We inherited a little house on stilts which we put in the yard for our son to play in.  It had a little window with a swinging door that could be latched shut from the inside.  This building became our son's ice cream hut.  He loved to play in there and then open up for business.  We would come up to the window and receive our make-believe ice cream cones.

As our son was little, he would sit on his father's lap as they cut the grass using the riding lawnmower.  My son thought this was wonderful as he got to help steer the lawn tractor.  Somehow he would again be pretending to drive the race car as they cut the grass.  The yard was where he learned to bat a ball using a plastic bat.  Although he had been "playing baseball" since he started to walk.  In the winter, he would use an empty paper towel tube and a rolled up ball of tinfoil to play baseball indoors.  His grandma would toss the ball to him and he would try to hit the tinfoil ball with the tube.  We were always proud parents when he hit the ball.  When he graduated to swinging the plastic bat and hitting the plastic ball in our yard, we would cheer and he would again pretend to run the bases as if he'd hit a long home run.

One summer, my husband decided to introduce our son to golf.  He took an old driver of his and cut the shaft down so it was a child sized driver.  Our son hit the golf balls around the yard for hours as he tried to get some lift on the ball.  One time, my mother was visiting and we were sitting on the back deck while our son was hitting the golf ball around the yard.  The only rule he had was that he could not go in front of the house to hit the ball.  That was our way of keeping him away from the busy country road and also keeping our cars safe in the driveway.  There was plenty of room for him to hit the ball in other areas of the lot.  Anyway, we were visiting on the deck and we heard a big "BOOM".  Our son was not in sight and I had a sinking feeling that he was out in front of the house.  My husband went down the side walkway towards the driveway.  My son was terrified and had a look of extreme remorse on his young face.  He had hit the golf ball and it hit our car just under the rear passenger window on the driver's side.  There was a perfect hollow on the door panel where a golf ball would fit.  That dent was there even when we traded the car in years later.  I was just revisiting this memory with my son the other day and he admitted that he had been getting "great lift" on the ball and had decided that he could hit it over the car.  At the time, I was glad that it hit our car and not my mother's!

We have spent many years watching our son play baseball throughout the summer.  He loves the game.  He started umpiring and is becoming a very good umpire.  Coaches have approached us, knowing the umpire is our son, and have been effusive in their compliments in regards to his control of the game and patience with the young players in house league games.
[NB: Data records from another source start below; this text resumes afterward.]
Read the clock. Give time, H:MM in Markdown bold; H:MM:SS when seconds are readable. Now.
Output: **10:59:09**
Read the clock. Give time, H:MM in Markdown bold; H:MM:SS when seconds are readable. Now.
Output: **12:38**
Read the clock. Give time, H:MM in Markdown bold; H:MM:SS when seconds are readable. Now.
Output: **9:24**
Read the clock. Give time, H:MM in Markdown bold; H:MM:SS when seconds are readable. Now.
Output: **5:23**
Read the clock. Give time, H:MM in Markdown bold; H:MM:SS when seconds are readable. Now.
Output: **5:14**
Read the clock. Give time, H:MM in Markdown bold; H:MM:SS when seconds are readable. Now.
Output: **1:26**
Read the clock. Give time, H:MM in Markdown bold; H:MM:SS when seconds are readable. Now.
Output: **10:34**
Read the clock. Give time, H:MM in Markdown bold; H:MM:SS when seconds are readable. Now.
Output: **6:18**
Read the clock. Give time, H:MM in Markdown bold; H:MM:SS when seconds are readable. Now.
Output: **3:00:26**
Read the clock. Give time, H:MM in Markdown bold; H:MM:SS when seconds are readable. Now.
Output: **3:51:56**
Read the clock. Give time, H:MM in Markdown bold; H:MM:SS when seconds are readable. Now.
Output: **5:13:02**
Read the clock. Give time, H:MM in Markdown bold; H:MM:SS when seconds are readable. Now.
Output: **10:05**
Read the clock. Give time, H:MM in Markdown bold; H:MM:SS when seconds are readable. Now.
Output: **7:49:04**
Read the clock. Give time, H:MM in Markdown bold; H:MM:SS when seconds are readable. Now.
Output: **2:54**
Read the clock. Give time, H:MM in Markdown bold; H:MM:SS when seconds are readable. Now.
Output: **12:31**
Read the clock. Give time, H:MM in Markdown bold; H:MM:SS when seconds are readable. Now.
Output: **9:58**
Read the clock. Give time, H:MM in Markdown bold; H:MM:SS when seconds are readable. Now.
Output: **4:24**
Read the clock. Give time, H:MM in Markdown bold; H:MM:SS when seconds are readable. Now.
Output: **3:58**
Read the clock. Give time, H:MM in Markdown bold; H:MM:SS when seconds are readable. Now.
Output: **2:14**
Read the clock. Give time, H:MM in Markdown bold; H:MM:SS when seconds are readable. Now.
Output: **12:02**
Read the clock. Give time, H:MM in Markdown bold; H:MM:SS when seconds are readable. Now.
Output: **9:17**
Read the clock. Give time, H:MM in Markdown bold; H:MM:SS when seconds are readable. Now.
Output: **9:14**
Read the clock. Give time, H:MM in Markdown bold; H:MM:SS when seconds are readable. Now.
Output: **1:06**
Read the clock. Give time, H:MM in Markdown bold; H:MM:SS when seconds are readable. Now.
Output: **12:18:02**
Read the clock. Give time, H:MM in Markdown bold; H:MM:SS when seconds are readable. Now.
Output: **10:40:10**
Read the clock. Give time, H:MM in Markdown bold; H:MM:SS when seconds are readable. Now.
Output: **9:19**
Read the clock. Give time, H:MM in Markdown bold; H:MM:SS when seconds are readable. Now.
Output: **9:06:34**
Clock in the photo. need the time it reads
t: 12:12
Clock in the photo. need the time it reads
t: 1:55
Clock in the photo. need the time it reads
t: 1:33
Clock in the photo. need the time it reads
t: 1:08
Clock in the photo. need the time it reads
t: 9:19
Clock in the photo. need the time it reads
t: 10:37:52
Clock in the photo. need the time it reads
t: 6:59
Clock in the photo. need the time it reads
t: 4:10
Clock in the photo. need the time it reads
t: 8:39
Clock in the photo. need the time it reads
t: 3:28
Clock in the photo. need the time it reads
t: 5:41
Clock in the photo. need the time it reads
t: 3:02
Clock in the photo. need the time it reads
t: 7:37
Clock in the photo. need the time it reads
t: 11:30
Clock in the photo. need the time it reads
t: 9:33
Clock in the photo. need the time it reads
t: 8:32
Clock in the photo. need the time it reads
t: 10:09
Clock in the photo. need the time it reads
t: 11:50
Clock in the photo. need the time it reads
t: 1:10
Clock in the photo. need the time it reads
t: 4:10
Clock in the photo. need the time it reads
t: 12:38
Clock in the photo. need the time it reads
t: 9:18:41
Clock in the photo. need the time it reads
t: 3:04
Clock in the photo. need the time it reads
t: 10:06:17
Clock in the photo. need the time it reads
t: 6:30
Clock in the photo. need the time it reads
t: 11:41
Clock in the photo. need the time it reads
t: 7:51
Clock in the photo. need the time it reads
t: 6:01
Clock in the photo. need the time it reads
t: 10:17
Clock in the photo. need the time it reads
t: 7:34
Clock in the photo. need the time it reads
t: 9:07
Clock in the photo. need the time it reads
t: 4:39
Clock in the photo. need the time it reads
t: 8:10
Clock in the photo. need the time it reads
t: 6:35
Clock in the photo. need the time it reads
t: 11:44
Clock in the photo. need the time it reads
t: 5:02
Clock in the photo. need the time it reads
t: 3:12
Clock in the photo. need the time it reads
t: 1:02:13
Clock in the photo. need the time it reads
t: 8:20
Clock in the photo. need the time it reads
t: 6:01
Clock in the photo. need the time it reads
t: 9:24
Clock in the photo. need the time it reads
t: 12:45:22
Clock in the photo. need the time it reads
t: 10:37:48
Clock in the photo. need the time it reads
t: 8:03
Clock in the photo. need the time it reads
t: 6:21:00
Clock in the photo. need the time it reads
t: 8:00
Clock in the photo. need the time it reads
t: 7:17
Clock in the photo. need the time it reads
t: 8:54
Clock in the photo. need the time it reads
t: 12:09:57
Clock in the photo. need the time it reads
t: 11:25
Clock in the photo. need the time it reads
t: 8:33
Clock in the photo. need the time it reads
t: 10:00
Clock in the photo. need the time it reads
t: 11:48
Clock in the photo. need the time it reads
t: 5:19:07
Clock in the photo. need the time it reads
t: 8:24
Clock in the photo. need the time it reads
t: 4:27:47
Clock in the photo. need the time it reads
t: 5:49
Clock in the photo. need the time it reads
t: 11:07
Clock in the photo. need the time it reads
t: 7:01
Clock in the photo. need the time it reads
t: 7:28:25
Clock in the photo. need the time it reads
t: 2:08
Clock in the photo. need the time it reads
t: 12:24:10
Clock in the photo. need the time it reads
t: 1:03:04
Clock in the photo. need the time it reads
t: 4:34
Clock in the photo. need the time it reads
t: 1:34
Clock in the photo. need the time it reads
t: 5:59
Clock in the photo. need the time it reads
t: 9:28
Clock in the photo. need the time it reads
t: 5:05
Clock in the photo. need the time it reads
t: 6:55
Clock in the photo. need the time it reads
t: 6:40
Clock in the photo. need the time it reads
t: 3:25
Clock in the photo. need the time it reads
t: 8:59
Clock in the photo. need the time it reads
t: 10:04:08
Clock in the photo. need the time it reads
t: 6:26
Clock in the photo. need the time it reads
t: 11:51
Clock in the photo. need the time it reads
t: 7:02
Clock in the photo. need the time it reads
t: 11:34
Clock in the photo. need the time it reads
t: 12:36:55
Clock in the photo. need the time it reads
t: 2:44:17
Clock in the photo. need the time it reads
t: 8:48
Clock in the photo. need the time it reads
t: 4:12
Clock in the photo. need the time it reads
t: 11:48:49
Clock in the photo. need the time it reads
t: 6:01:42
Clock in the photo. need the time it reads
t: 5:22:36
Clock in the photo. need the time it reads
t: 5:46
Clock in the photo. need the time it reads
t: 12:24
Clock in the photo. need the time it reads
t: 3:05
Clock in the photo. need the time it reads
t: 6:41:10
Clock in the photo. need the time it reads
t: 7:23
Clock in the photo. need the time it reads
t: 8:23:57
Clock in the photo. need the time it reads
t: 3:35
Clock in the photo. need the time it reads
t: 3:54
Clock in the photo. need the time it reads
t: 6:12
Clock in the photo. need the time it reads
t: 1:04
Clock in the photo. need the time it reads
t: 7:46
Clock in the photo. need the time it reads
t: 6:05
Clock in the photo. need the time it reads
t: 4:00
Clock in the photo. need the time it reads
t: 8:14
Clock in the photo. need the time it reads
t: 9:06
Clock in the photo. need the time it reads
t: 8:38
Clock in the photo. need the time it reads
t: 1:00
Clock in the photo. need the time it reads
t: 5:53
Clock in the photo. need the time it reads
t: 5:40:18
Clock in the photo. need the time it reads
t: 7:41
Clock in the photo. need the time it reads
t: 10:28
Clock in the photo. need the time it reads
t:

I have so many wonderful memories from my son as a baby, toddler, preschooler and all the way to being a young man.  He's graduating tonight and I am so proud of who he has become!

1 comment:

  1. What a beautiful post about your son, Cathy. So much love and admiration in it. I felt as if I was watching a movie of his life as he grew from a baby to a young man as you told it. Congratulations to him for his graduation. May his future be bright and happy, and always with good health. It's no wonder he's grown to be such a fine young man. Look at his parents!